We never write tickets ourselves. We very rarely visit the board. The AI moves tickets as the work progresses. Something changes? The AI updates the tickets too. That alone is a massive time saver.
Stitching tools
You've got chat, an issue tracker, docs, a call tool, a transcription bot, another bot for other apps, perhaps custom integrations - webhooks, OAuth flows, you name it. We've done that ourselves. You build, build, build, and then comes the maintenance, while the whole AI landscape keeps changing.
At WeMachines all of that is irrelevant - everything is there out of the box, and of course that's because it's just one app. With custom Apps we ask the AI to build an integration or extension for our workspace: we're integrated with PostHog, ElevenLabs and our own backend service, we have a custom CRM extension, we are not limited, and we spend zero time on development, hosting, access control and maintenance.
AI models
Are you running entirely on Claude? Grok? ChatGPT? Models degrade, new LLMs keep coming out, vertical LLMs are being released, and we've seen what happened with Fable.
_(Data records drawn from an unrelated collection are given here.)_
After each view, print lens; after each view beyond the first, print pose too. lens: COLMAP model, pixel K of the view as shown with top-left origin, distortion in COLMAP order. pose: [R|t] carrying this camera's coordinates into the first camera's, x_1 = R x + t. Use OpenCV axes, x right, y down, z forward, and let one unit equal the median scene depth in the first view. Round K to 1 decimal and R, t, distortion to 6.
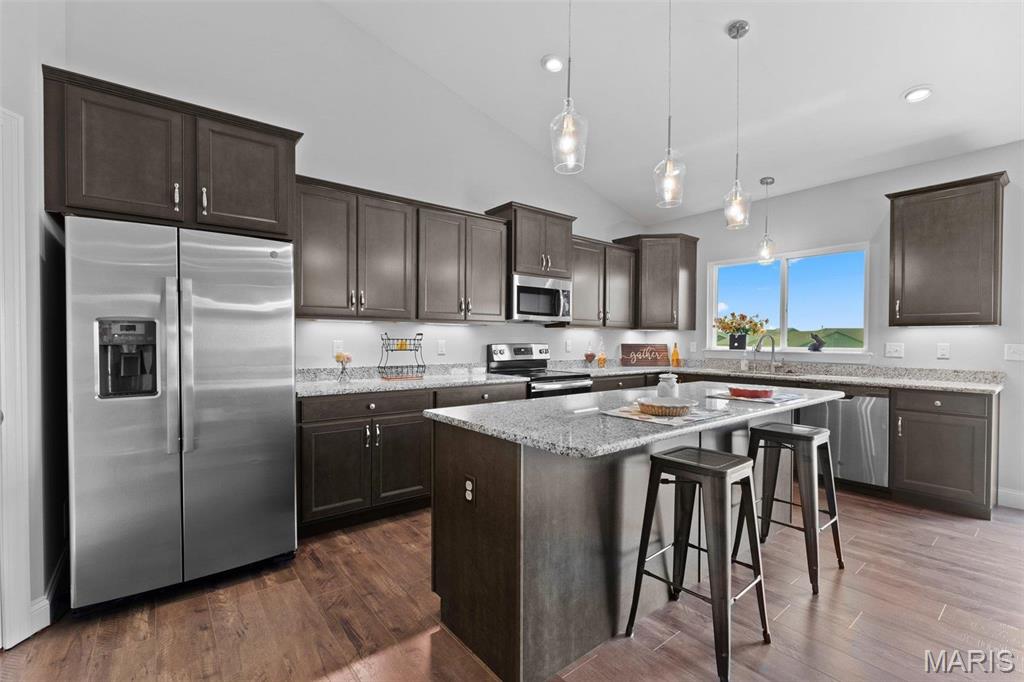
lens RADIAL K [[447.6, 0, 507.4], [0, 447.6, 345.0], [0, 0, 1]] dist [0.000328, 0.000228]
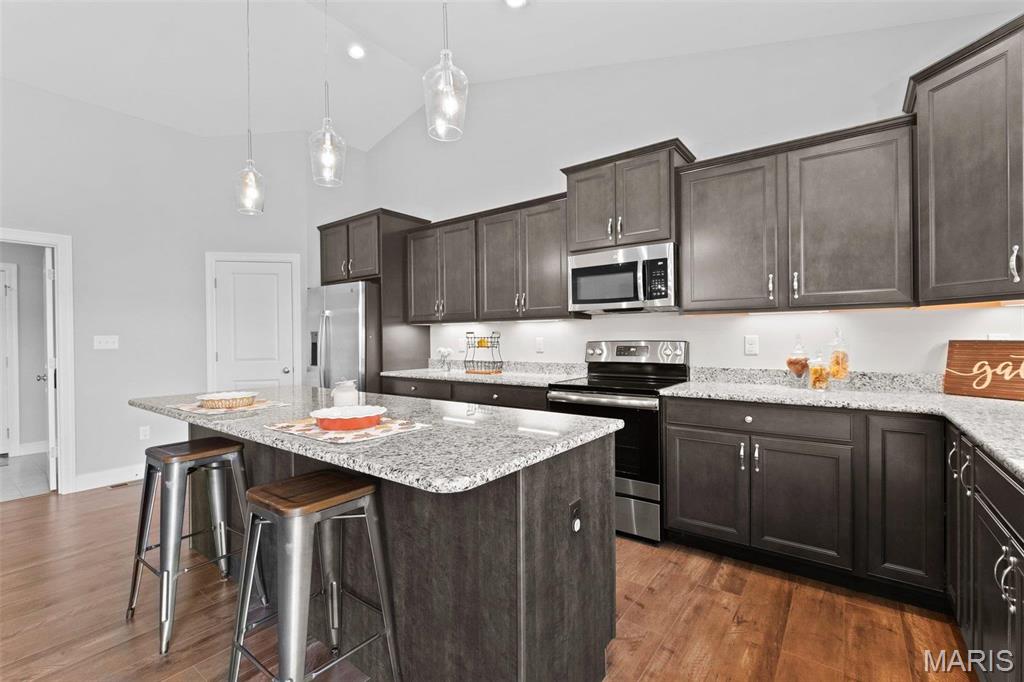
lens RADIAL K [[456.3, 0, 495.3], [0, 456.3, 339.7], [0, 0, 1]] dist [-0.000430, -0.000638]
pose [[0.238328, -0.005410, -0.971170, 0.762527], [-0.001268, 0.999982, -0.005881, -0.000294], [0.971184, 0.002634, 0.238317, 0.651037]]
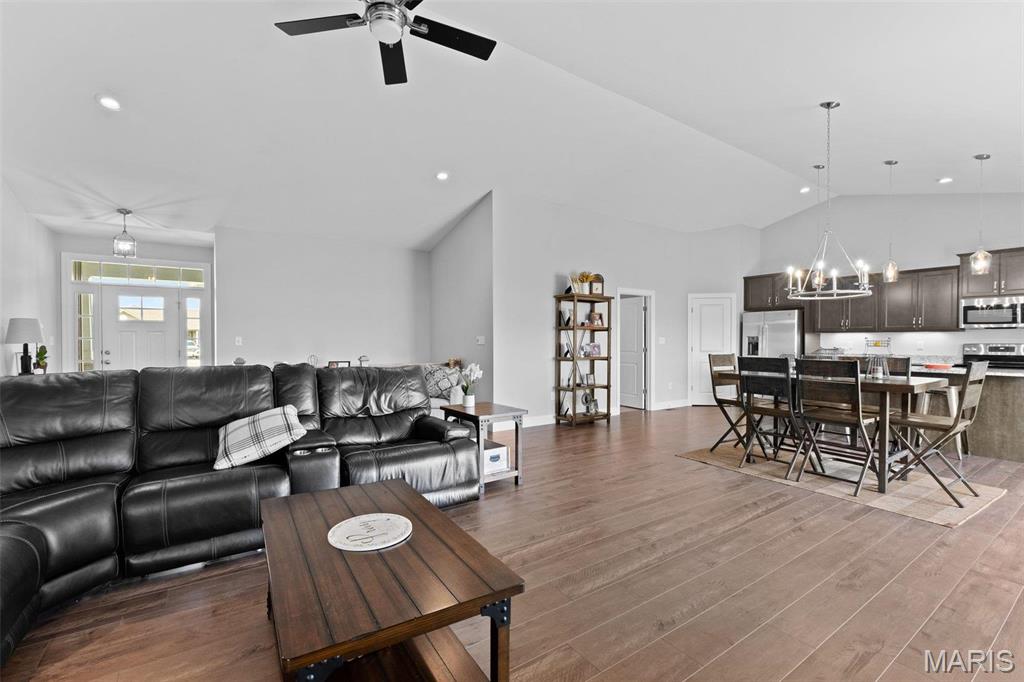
lens RADIAL K [[447.6, 0, 507.4], [0, 447.6, 345.0], [0, 0, 1]] dist [0.000328, 0.000228]
pose [[-0.068079, 0.003996, -0.997672, 1.634098], [-0.015768, 0.999863, 0.005081, 0.019309], [0.997555, 0.016077, -0.068006, -0.458360]]
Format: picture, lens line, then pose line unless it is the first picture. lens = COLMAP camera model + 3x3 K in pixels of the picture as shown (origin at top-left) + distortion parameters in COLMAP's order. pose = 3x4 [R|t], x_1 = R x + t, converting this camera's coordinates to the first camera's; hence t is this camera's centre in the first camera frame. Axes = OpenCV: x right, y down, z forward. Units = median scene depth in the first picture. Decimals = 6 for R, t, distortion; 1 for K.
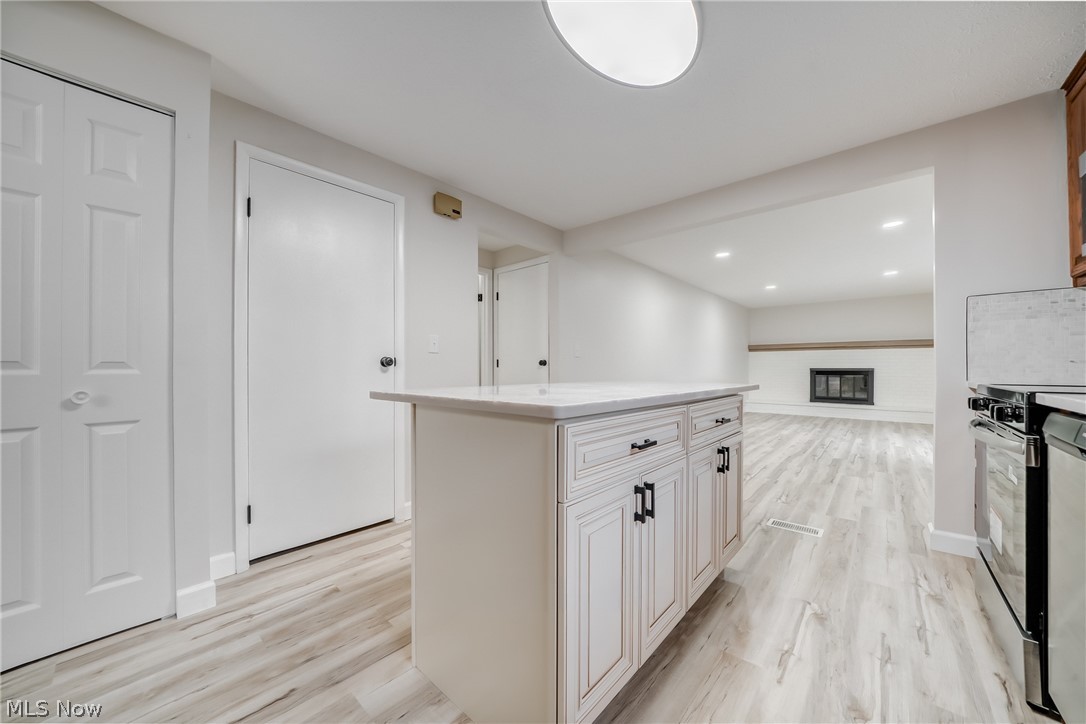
lens RADIAL K [[384.6, 0, 545.0], [0, 384.6, 368.8], [0, 0, 1]] dist [-0.020410, 0.000603]
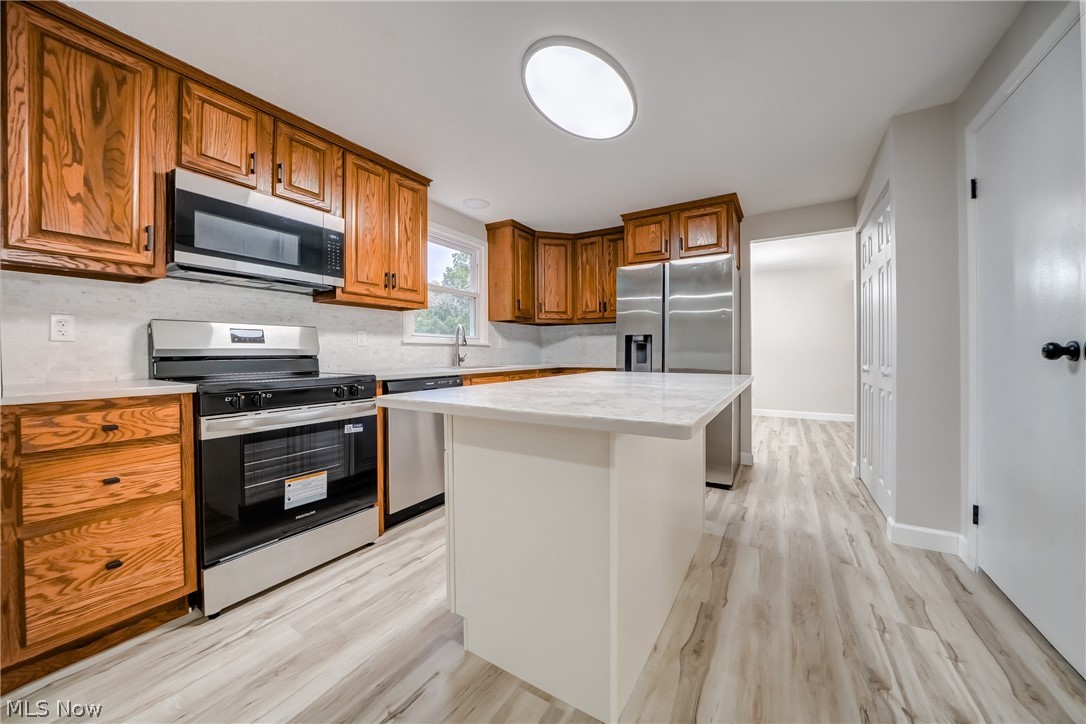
lens RADIAL K [[384.6, 0, 536.9], [0, 384.6, 354.4], [0, 0, 1]] dist [-0.020410, 0.000603]
pose [[-0.987457, 0.005120, -0.157803, 0.172215], [0.004542, 0.999982, 0.004028, -0.011277], [0.157820, 0.003261, -0.987462, 0.658151]]
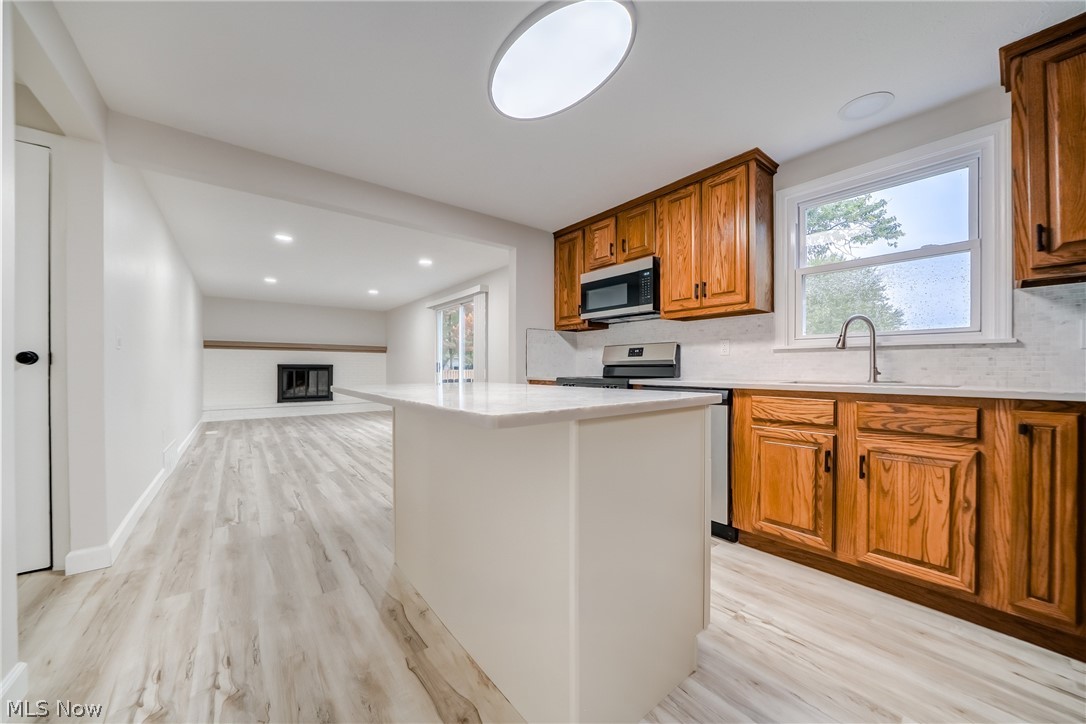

In WeMachines we have access to 200+ models - plug and play. When something comes out, we can test it right inside our workflow. That again removes the distraction we'd have with custom infra and stitched-together tools.
Amazing context
Your company data lives in so many places: Slack, Linear, Notion, some note taker, Google, maybe an AI automation provider, other SaaS tools, and perhaps third parties from your own AI infrastructure - none of that is optimized to work together. To make AI accurate you have to connect all of that, somehow.
In WeMachines, chat, tasks, discussions, docs, huddles, all the apps - everything is available to the agents, and you never have to wonder whether some information got lost. This saves a ton of time - no briefings, no repeated attempts, no frustration, no maintenance, it just magically works.
Other
WeMachines encourages a new mindset: think of your workspace as a living organism. We don't hold onto old data, and everything is transparent. We made that prominent across the whole workflow. Developers use MCP to sync with WeMachines without even spending time in the platform. Team members chat with an AI that knows everything. The AI keeps your data and workspace healthy. It's a clever autopilot.
Safe estimation
WeMachines gives us time back - roughly 40 to 50 hours a week.
We reinvest that time in people. We talk a lot, we brainstorm, we make sure we are in sync and pulling in the same direction. Everyone has room to think. This makes the rest possible to run on autopilot.
Conclusion
Behind WeMachines are great people, everyone with 10+ years of experience in the craft. Every day we put 100% effort into making WeMachines better: UI interactions stay sweet, bugs disappear quickly, and we work with you to streamline the way we all work. That, again, contributes to time savings and joy. Put everything together, and WeMachines ends up being your competitive advantage.
The AI landscape is moving very fast, and we're building a company that gives you access to state-of-the-art collaboration.